The question is - how can this be prevented in the future. Placing blame or deciding blame (nursing vs pharmacy error) only encourages people to be defensive (and point fingers). Creating a system where anyone (from your techs, to the CNAs to physicians/nurses/pharmacists) can report near-misses without fear of retaliation is the first step. Then you need someone (or a committee) to decide where the breakdown occurred, the type of breakdown, and how it can be prevented in the future. This could be done as part of a quality improvement project (if there are students rotating, residents rotating, or if someone wants to climb the leadership ladder)

What is done is done. But now the hospital (and its various subgroups) need to look at it to figure out how to prevent this from happening again. (and while having CPOE and EMR might fix some problems, there will be other problems that would not be addressed ... and anytime you have humans involve in the process, errors will always be a possibility)

That's exactly what the attending was afraid of.
 
It would be a good education project to look into. The same nurse like 2 hours after that error was found took a telephone order from the doctor wrong. She said the doctor ordered 1L Normal Saline with 20 meq of sodium chloride. I call the doctor and tell him this, he just laughs and says thanks for calling me. It was supposed to be 1L Normal Saline with 20 meq of potassium chloride.

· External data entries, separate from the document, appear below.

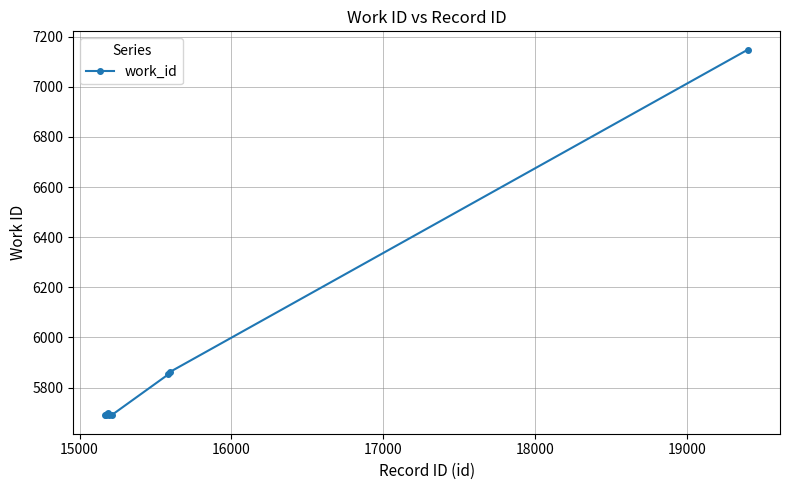

What is the difference between the maximum and second lowest values?

1457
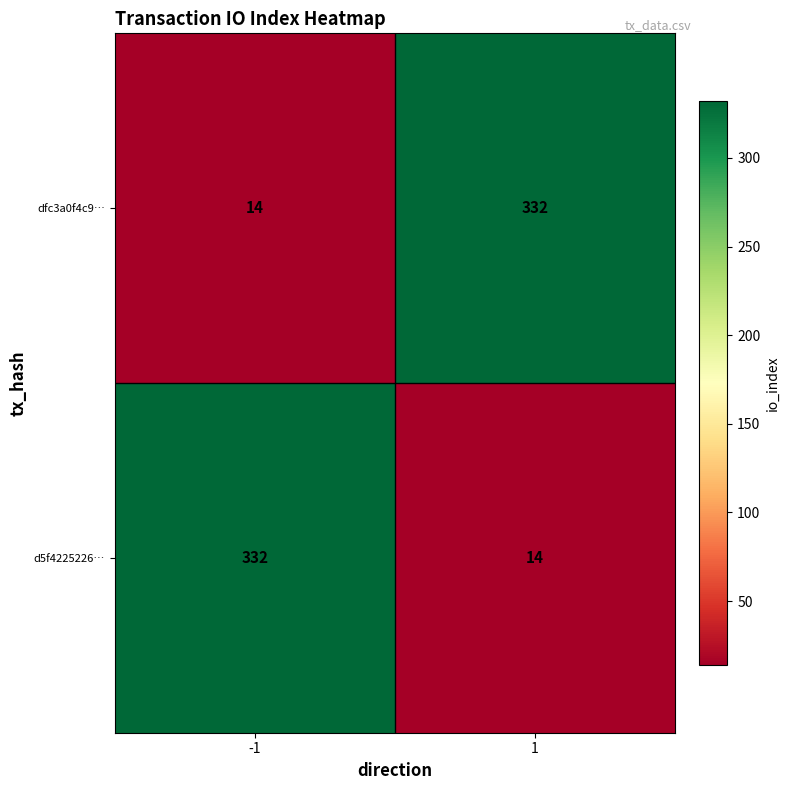

What is the difference between the highest and lowest values at 1?

318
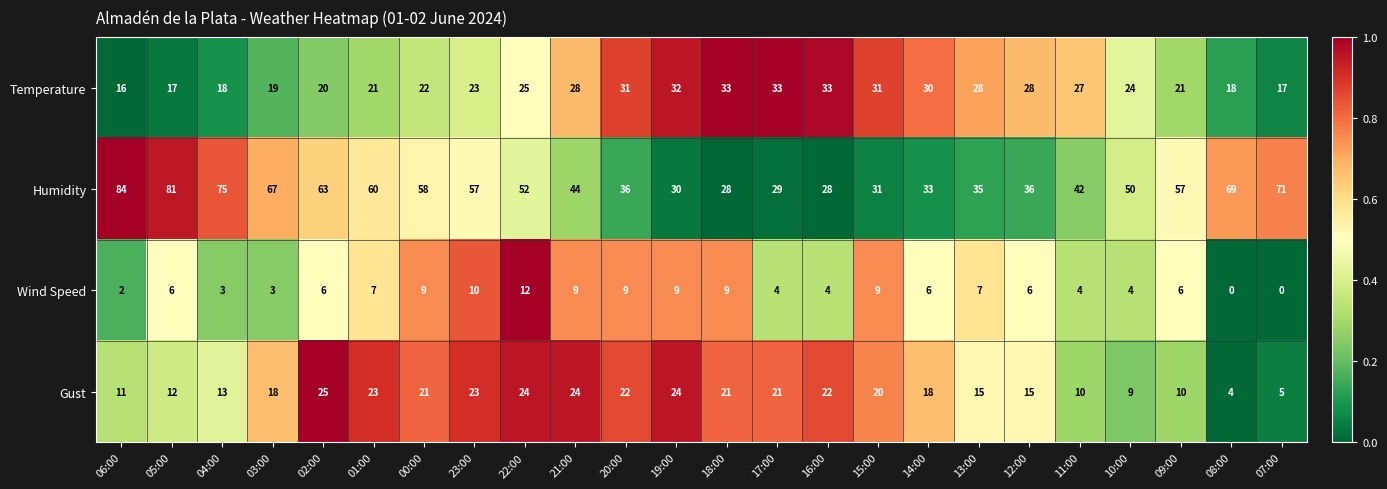

Which series has the largest total across all categories?

Humidity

This particular attending used to be a pharmacist so I was like, there's no way he would order that.
 
They make 100ml bags right? take out 20ml?

Or just send 100 for nurse to administer 80. Would save lots of $ over time
 
Doesn't really matter who's fault it is, only thing that matters is correcting it.

On the pharmacy end, I would correct the label. If the system won't print a rate, write it on there with an ink pen. I would never send a bulk bag of hypertonic saline with 6 times the ordered amount, it takes just a second to pull it out and throw it in an empty bag. I worked at a hospital that only had liter bags of 3%, would anybody be comfortable sending a liter on an 80 ml order? I wouldn't think so.
 
Just thought you'd like to know this:
I'm working-- Thanksgiving-- the only pharmacist in the hospital.
Order for 3% NaCL 30mL/hr over 4 hours. Total volume 120mL.

I thought of this thread.
I had the tech pull 120mL out of the 500mL bag and put into into a viaflex.

Thanks bud.
 
The goal of a root cause analysis is to identify breakdowns in the system and fix them, not assign blame. By the sounds of it, there were multiple issues involved. Unclear instructions on the label, incorrect dispensing amounts, failure to cross-check the administered dose with the written order, etc.

Don't find someone to blame, find a way to plug the holes in a leaky ship.

👍
Why this isn't the standard response to issues in this world continues to amaze me to this day.